Kautionspflicht schützt korrekte Firmen
Die Kautionsplicht ist ein notwendiges Instrument, um bei in- und ausländischen Firmen sicherzustellen, dass bei festgestellten Verfehlungen ein Haftungssubstrat besteht. Bei inländischen Firmen, die heute gegründet werden, morgen Konkurs anmelden und deren Inhaber übermorgen dann wieder eine Firma eröffnet, haben wir oft das Problem, dass die paritätischen Kommissionen ein aufwändiges Verfahren durchführen. Wenn die Firmen dann Konventionalstrafe, Kontrollkosten und vorenthaltene Leistungen bezahlen sollten, melden sie Konkurs an. Mit der Kautionspflicht stellen wir sicher, dass in einem solchen Fall zumindest ein minimales Haftungssubstrat besteht.
Wer sich gegen eine Kautionspflicht stellt, der schützt insbesondere marode Firmen, die Lohndumping betreiben. Alle anderen Firmen haben nichts zu befürchten und bekommen ihre Kaution auch zurückbezahlt, wenn sie nicht mehr in dieser Branche tätig sind. Es gibt keinen Grund, diese Regelung nicht auch für ausländische Firmen anzuwenden. Wir stehen teilweise vor dem Problem, dass selbst nach einem rechtskräftigen Entscheid die Forderungen nicht beglichen werden. Wenn die ausländische Firma inzwischen Konkurs angemeldet hat, ist es praktisch unmöglich, die Forderungen einzutreiben. Und selbst wenn die Firma noch existiert, ist es in der Praxis schwierig, in Ungarn, Polen oder in Deutschland die Firma zur Nachzahlung zu verpflichten. Es bleibt bei ausländischen Firmen dann einzig das Mittel der Dienstleistungssperre, das aber durch die Neugründung einer Firma mit praktisch identischem Namen umgangen werden kann.

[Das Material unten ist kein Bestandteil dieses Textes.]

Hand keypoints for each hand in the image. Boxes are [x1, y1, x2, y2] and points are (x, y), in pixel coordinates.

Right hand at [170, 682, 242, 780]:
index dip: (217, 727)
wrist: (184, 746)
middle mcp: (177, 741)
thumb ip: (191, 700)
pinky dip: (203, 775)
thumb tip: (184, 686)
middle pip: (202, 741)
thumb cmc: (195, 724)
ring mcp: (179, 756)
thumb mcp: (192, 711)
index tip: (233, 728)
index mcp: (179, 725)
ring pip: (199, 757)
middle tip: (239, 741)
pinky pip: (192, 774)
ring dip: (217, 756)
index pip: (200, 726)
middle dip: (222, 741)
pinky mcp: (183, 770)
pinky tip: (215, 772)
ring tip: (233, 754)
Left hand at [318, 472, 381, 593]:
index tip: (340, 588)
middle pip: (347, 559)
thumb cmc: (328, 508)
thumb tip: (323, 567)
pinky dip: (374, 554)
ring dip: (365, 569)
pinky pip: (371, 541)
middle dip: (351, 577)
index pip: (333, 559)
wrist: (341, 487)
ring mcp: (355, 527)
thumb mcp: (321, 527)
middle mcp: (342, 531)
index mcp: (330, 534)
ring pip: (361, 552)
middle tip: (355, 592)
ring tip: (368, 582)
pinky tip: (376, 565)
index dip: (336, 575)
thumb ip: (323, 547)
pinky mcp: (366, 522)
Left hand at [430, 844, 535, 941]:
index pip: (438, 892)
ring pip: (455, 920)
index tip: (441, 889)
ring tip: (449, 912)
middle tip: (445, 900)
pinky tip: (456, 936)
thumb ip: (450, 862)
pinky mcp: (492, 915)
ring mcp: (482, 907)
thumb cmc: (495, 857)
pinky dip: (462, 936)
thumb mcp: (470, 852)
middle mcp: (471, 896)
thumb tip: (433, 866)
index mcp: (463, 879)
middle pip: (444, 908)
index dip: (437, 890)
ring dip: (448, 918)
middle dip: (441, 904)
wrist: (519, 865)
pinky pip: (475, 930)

Darum sind Kautionen für in- und ausländische Firmen zentral. Es ist unverständlich, dass Bundesrat Cassis dieses Instrument zur Disposition stellen will. Er schützt damit in- und ausländische Firmen, die Lohndumping betreiben wollen. Und gefährdet ganz direkt korrekt handelnde Firmen aus dem In- und Ausland.

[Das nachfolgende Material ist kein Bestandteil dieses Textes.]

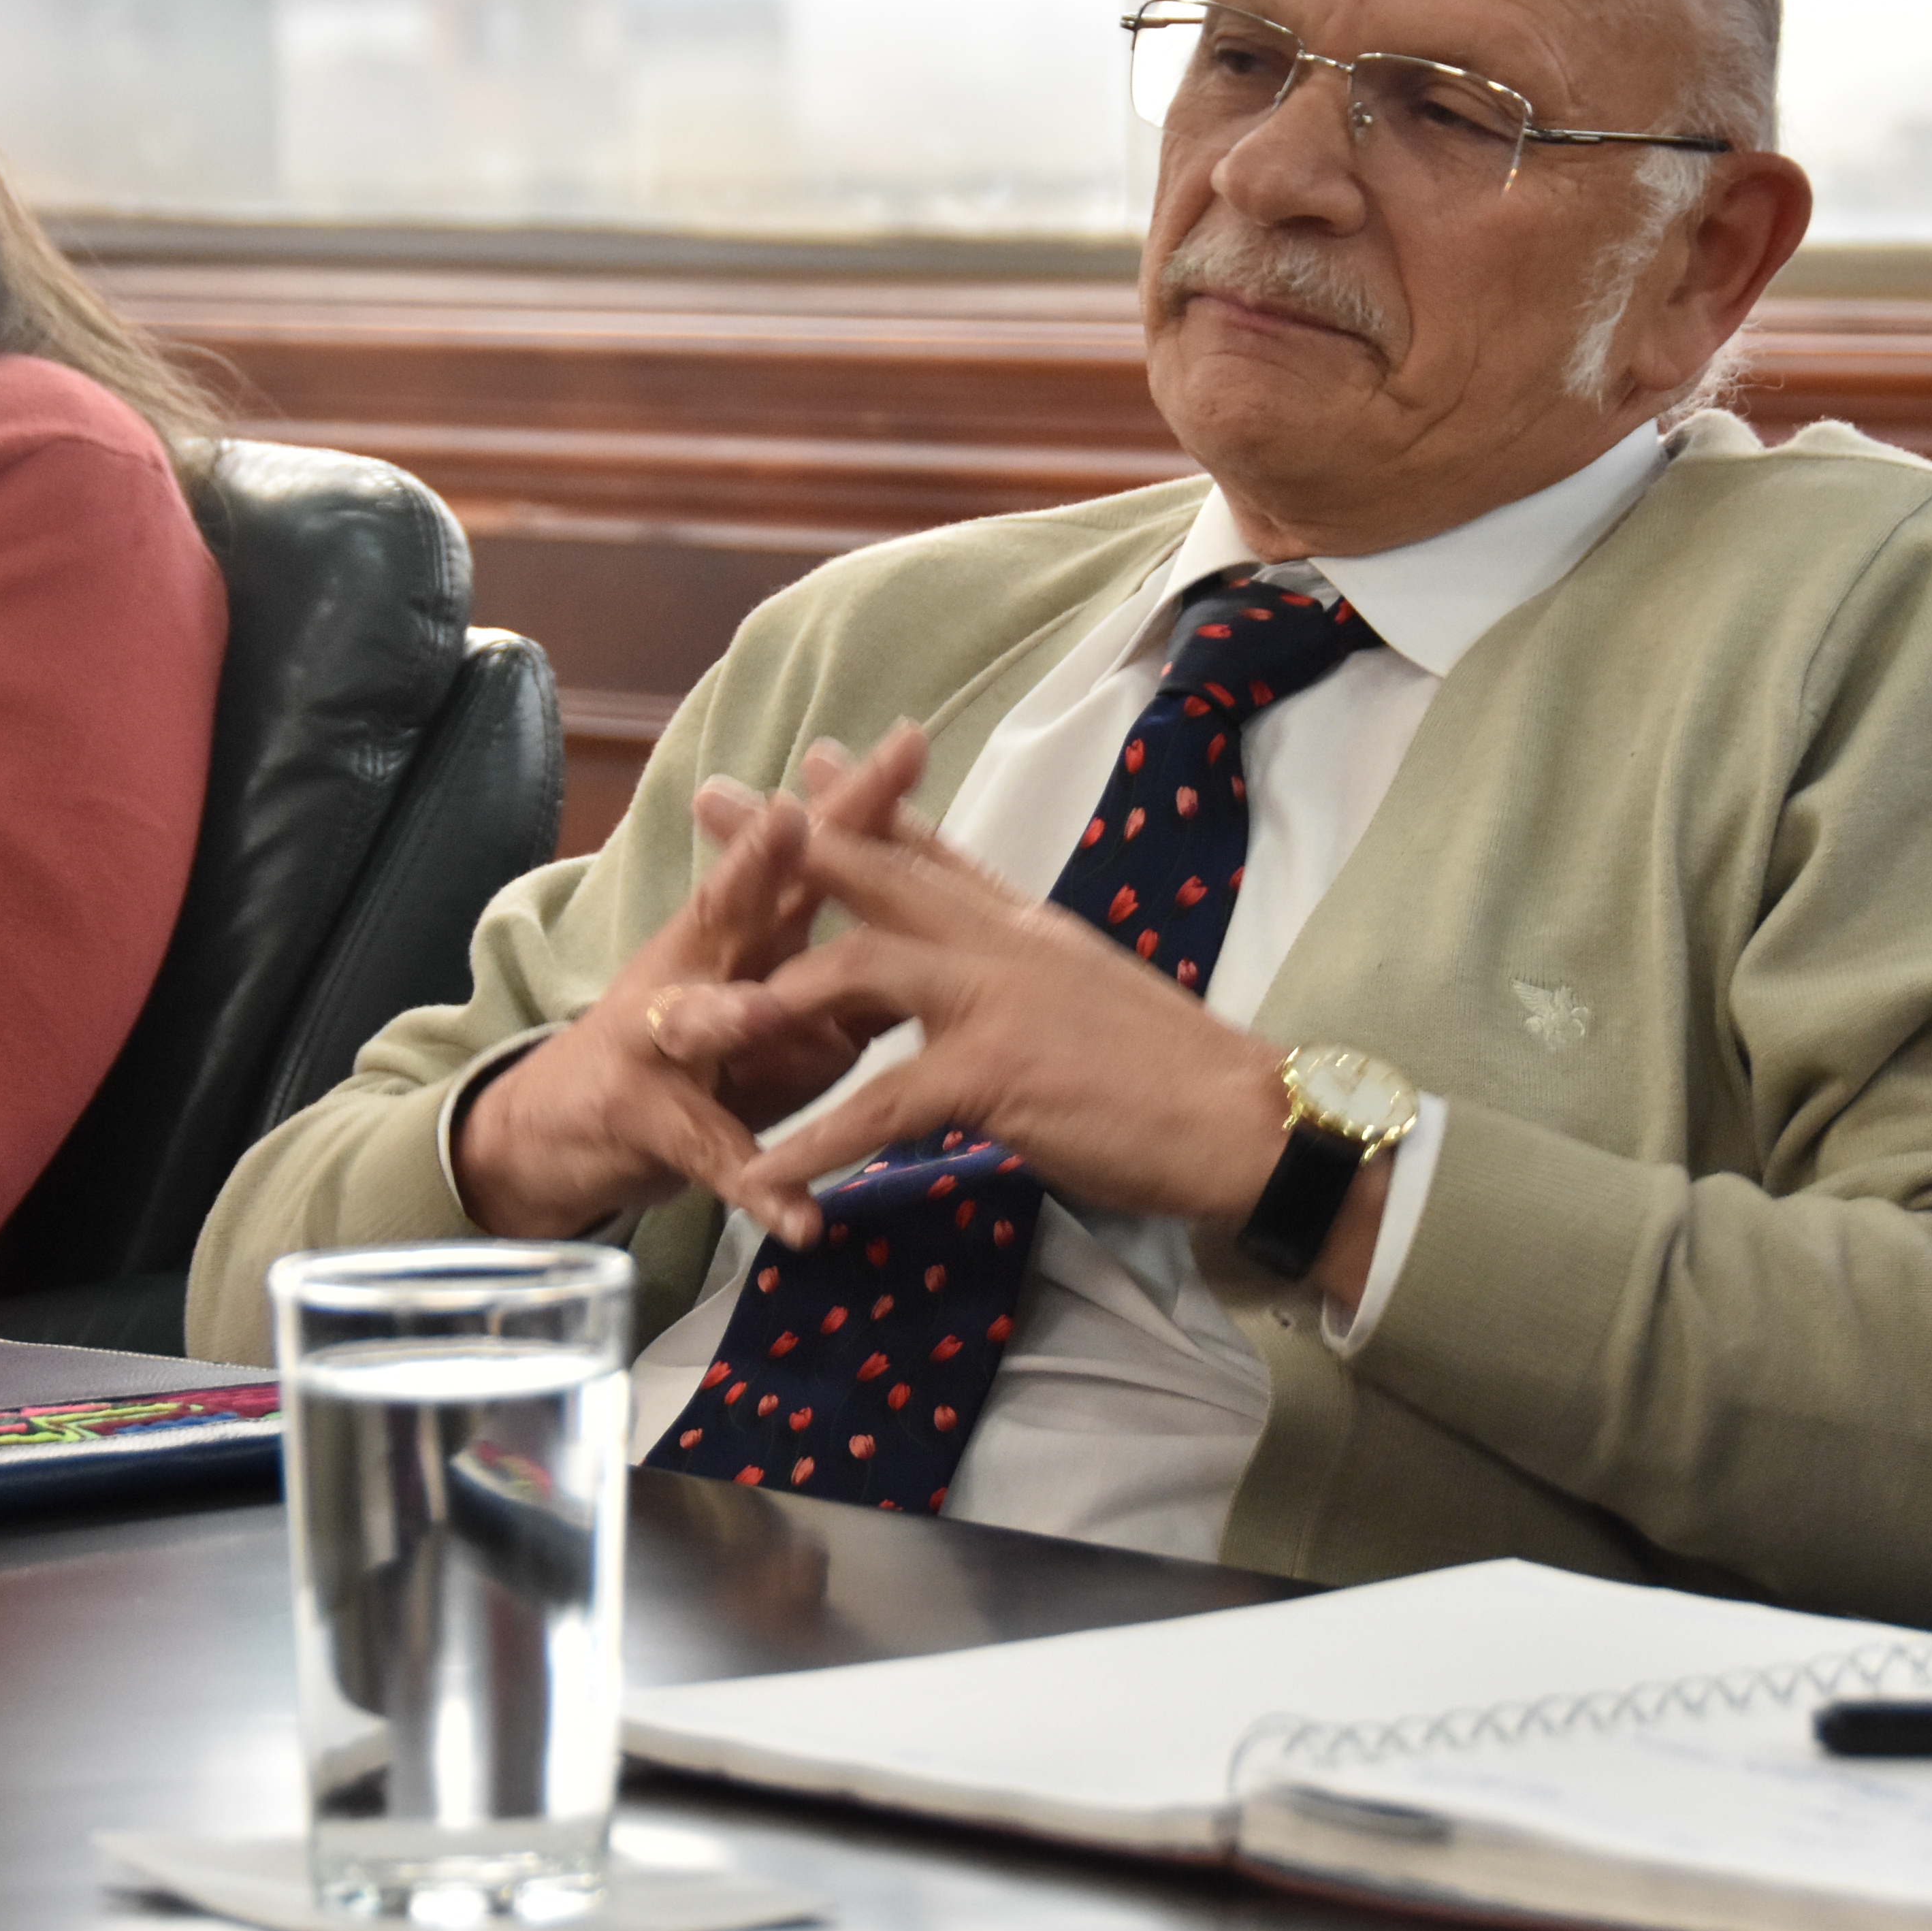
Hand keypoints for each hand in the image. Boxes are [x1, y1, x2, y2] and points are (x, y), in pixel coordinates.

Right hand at [452, 725, 926, 1239]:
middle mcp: (692, 968)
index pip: (803, 858)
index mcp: (736, 934)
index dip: (853, 803)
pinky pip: (708, 1156)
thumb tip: (918, 970)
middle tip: (802, 813)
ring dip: (733, 1015)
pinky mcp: (643, 1121)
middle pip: (736, 901)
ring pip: (699, 1020)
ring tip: (763, 1013)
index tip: (906, 743)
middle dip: (771, 857)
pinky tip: (798, 1219)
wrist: (555, 1131)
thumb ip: (838, 990)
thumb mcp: (766, 1015)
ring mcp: (657, 1042)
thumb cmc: (683, 1061)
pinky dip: (756, 1187)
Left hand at [716, 816, 1295, 1256]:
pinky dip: (819, 1142)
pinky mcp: (997, 1077)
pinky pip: (882, 1104)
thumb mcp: (1094, 990)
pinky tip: (767, 1173)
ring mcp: (996, 1003)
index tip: (815, 757)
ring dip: (761, 1003)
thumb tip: (1006, 963)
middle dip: (785, 842)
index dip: (871, 803)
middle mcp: (1003, 944)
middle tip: (708, 806)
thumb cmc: (1179, 1073)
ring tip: (682, 1029)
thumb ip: (1032, 966)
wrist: (1249, 1121)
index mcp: (1026, 926)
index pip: (935, 848)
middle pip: (874, 876)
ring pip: (854, 975)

Bundesrat muss Position umgehend klären
Das Umfeld für korrekt handelnde Firmen aus dem In- und Ausland sowie für alle Arbeitnehmenden ist heute schon sehr schwierig. Da schlägt die Ankündigung von Bundesrat Ignazio Cassis, die flankierenden Massnahmen zur Disposition zu stellen, ein wie eine Bombe. Es war bisher völlig klar, dass die bisherigen flankierenden Massnahmen zum Schutz der Löhne unverhandelbar sind. Die Aussagen von Bundesrat Cassis stehen im Widerspruch zu sämtlichen Beschlüssen des Bundesrates. Es ist zu hoffen, dass der Bundesrat diesen Alleingang schleunigst korrigiert, der Schaden ist aber bereits vorhanden, der Schlamassel angerichtet.
Wenn der Bundesrat die bilateralen Verträge und die Personenfreizügigkeit weiterführen will, dann braucht es jetzt sehr schnell Klartext. Dies erwartet die Gewerkschaft Unia, dies erwarten die Arbeitnehmenden und auch die korrekt agierenden Firmen.»